UK company Fractile has today raised a $220M Series B as it continues to build next-generation inference hardware for AI.
The round was led by Accel, Factorial Funds, and Founders Fund, with participation from Conviction, Gigascale, O1A, Felicis, Buckley Ventures and 8VC.
Founded in 2022, Fractile is building next-generation inference hardware for frontier AI. Its thesis is that the next major limit on AI progress is the time and cost required to produce useful outputs at scale.
As advanced AI systems take on harder, longer-running tasks that can require tens of millions of tokens to generate, Fractile is developing chips and systems designed to make faster inference economically viable, spanning AI research, chip microarchitecture, and foundry process innovation.
According to a post by Walter Goodwin, CEO and Founder of Fractile, the company was founded on the bet that, eventually, the world’s most capable AI systems would be limited in their impact by the amount of time they take to produce useful outputs.
“We bet everything on the logical conclusion: that the only way to truly unlock this latent value, to make speed viable at scale, was to radically re-invent the hardware that we run our frontier AI models on.
Ever since, we have been building chips and systems that tackle this problem.”
He contends that since then, raw AI capability has already reached the point where time from query to output is the key limit to frontier capabilities. As models have improved, so has their ability to be orchestrated over increasingly long output sequences.
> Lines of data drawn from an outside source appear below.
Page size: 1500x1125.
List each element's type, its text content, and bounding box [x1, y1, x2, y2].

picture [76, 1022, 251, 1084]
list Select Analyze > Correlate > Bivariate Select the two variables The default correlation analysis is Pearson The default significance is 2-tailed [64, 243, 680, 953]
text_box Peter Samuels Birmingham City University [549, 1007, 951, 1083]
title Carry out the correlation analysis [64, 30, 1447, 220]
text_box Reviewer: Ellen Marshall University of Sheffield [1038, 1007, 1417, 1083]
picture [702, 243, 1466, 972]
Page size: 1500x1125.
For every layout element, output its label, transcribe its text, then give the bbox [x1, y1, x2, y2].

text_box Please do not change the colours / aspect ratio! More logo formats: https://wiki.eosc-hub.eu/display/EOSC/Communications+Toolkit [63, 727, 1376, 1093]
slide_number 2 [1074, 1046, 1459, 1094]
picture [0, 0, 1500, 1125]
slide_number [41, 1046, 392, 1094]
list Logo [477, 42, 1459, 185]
However, the unit economics of inference have become a brutal constraint.
“Inference is both the revenue engine of the AI industry and the rate-limiting factor on expanding it.“
He further contends that today’s LLMs are already producing up to 100 million tokens in pursuit of tackling hard problems.:
“At the ~40 tokens per second or so at which these models tend to run on existing chips, a single output of this length takes a month to complete.
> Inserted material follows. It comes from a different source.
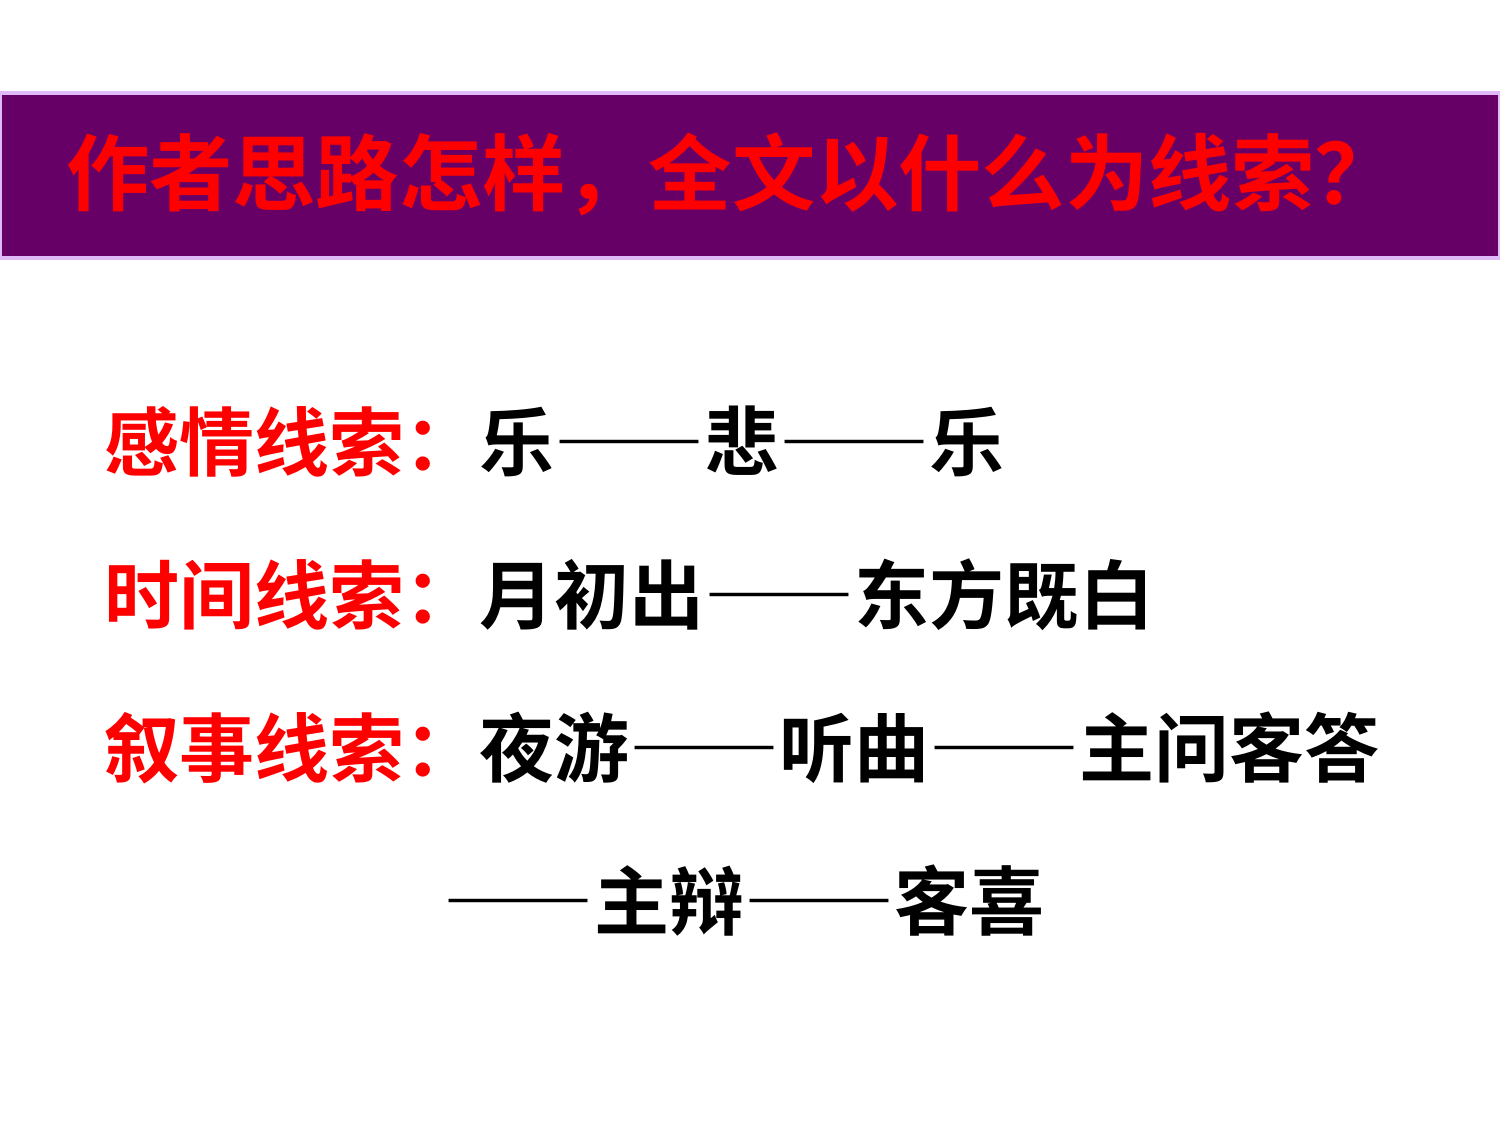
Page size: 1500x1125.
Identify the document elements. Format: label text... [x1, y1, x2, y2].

The technical and economic limits on inference speed, above all from memory bandwidth that has failed to scale on current architectures, are what is constraining progress.
This is exactly the problem Fractile has been building from the ground up to tackle”.
Looking ahead, Goodwin sees value in not accelerating today’s workloads, but rather in the entirely new workloads that hardware like Fractile will enable.
The company is hiring across London, Bristol, San Francisco, and Taipei.